5. Communication des données médicales du donneur décédé ?

On entend parfois que la vie privée d’une personne s’éteint avec son décès mais le loi française prévoit que d’une certaine façon, la volonté d’une personne puisse lui survivre. Un patient peut par exemple décider que son dossier médical doit rester strictement confidentiel et dans ce cas, sa volonté sera respecté.

Si de son vivant, le patient n’a pas exprimé la volonté que son dossier médical reste confidentiel, alors celui-ci peut être consulté par ses ayants droit (conjoint et enfants). Par enfant, il faut comprendre au sens légal de la filiation. Cela signifie qu’un enfant adopté sans lien biologique avec son père aura le droit de consulter son dossier médical après sa mort, alors qu’une personne issue de son don qui n’a pas de lien de filiation avec la donneur, ne pourra pas consulter le dossier médical.

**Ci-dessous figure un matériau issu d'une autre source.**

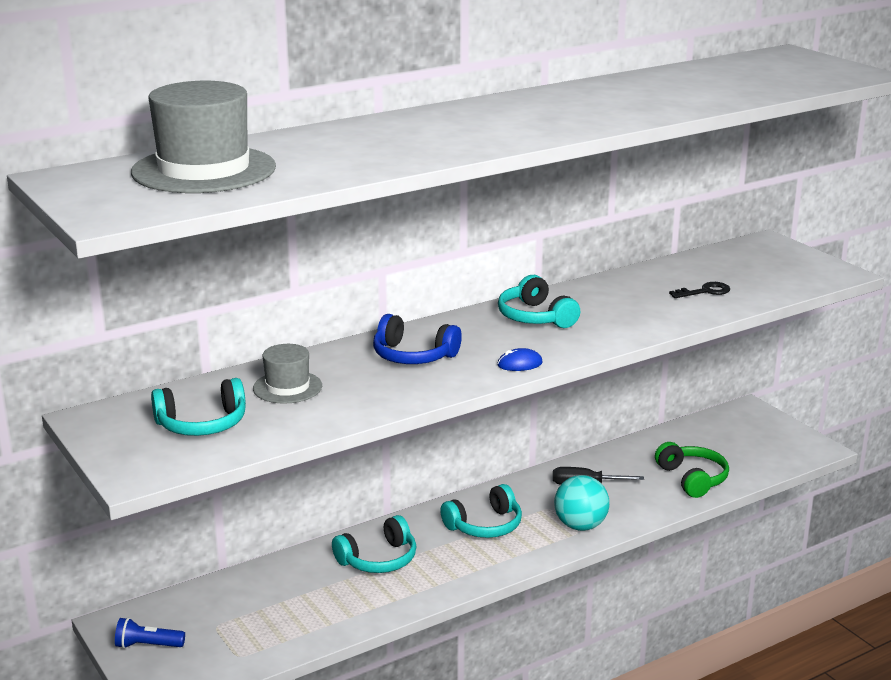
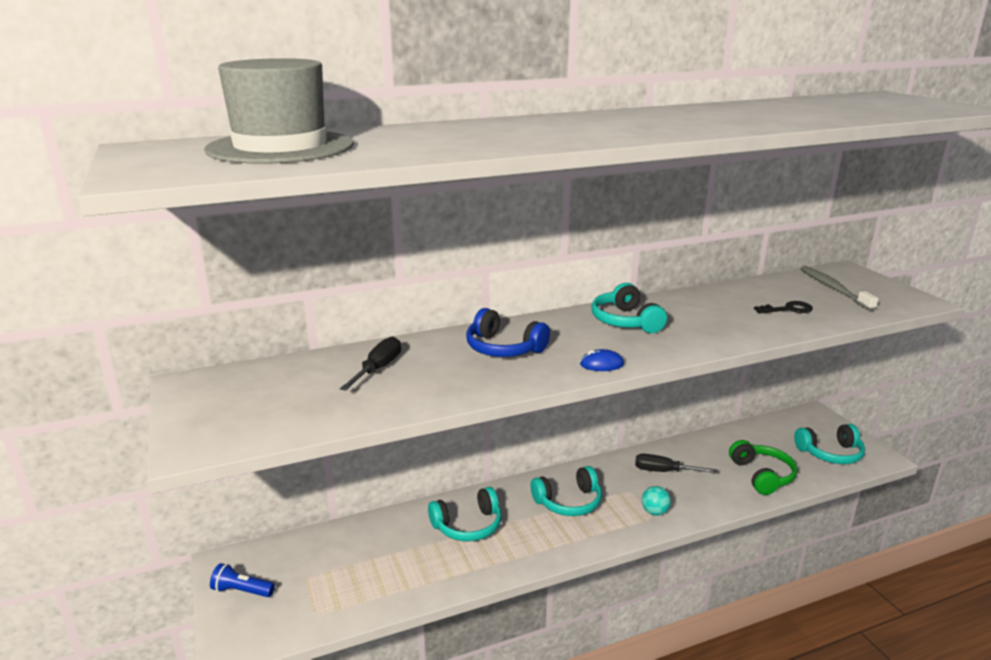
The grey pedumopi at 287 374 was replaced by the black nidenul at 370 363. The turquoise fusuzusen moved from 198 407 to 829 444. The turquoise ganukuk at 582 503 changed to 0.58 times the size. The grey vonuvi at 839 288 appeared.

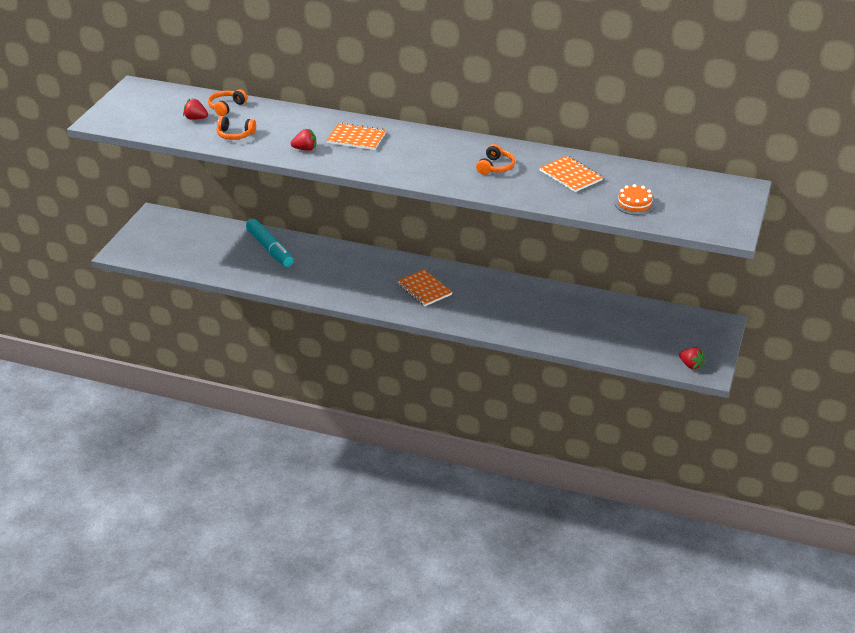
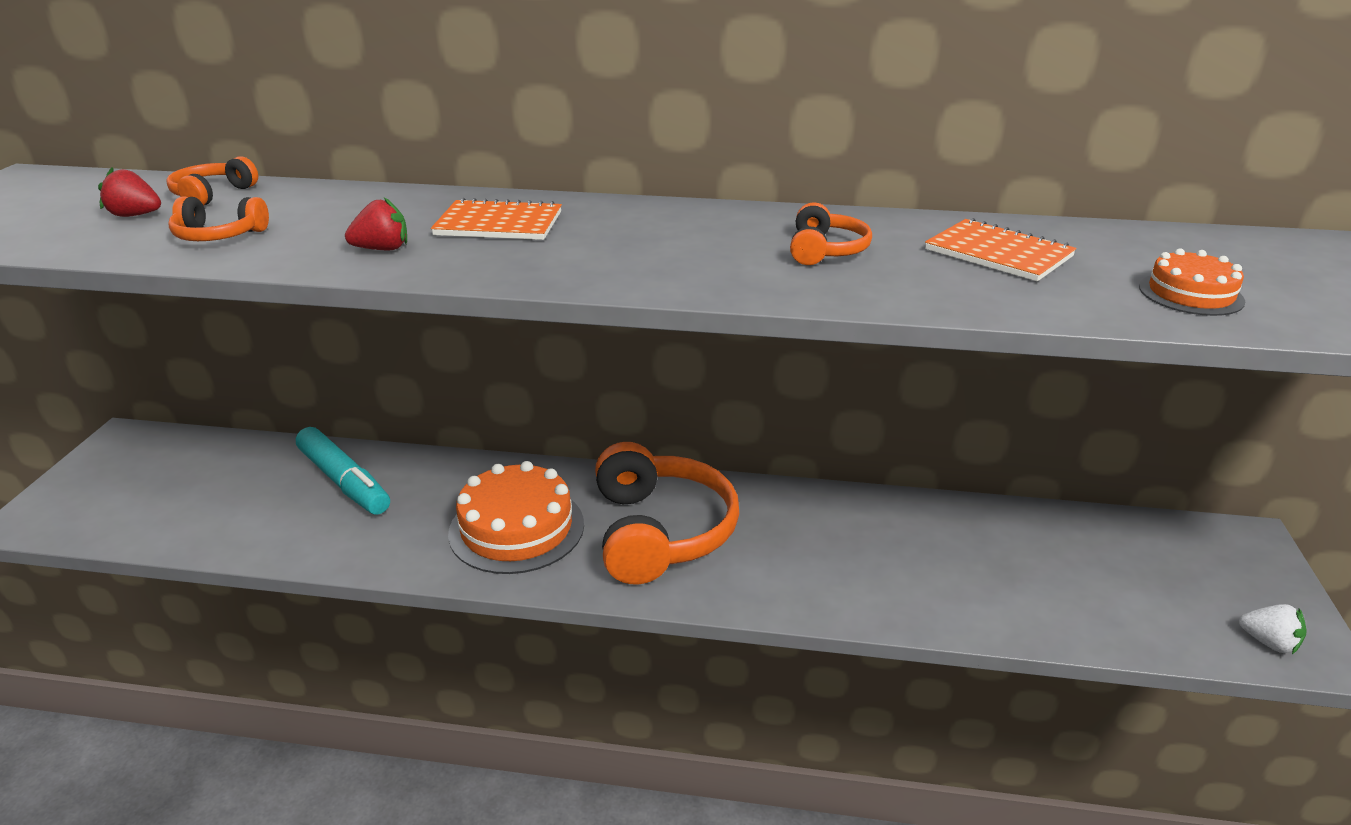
The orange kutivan at 424 288 was replaced by the orange fusuzusen at 667 513. The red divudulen at 692 359 became the white divudulen at 1273 629. The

Le législateur a tout de même prévu que si certaines conditions sont réunies (le dossier médical a 50 ans et le patient est décédé depuis 25 ans), alors le dossier médical du patient devient une archive publique qui peut être librement consultée par n’importe qui. Cela signifie que la personne issue du don devrait pouvoir consulter le dossier médical du donneur, sachant qu’elle trouvera dedans ses données médicales, ainsi que son identité.

Pour éviter tout malentendu, je précise que dans cet article, je traite de la possibilité de communiquer les données médicales du donneur directement à une personne issue de son don. Il faut en effet savoir que la loi prévoit la possibilité pour qu’un médecin en charge de la santé d’une personne issue d’un don, puisse obtenir certaines données médicales relatives au donneur. Cette possibilité offerte au médecin d’une personne issue d’un don n’est pas liée au fait que le donneur soit vivant ou décédé.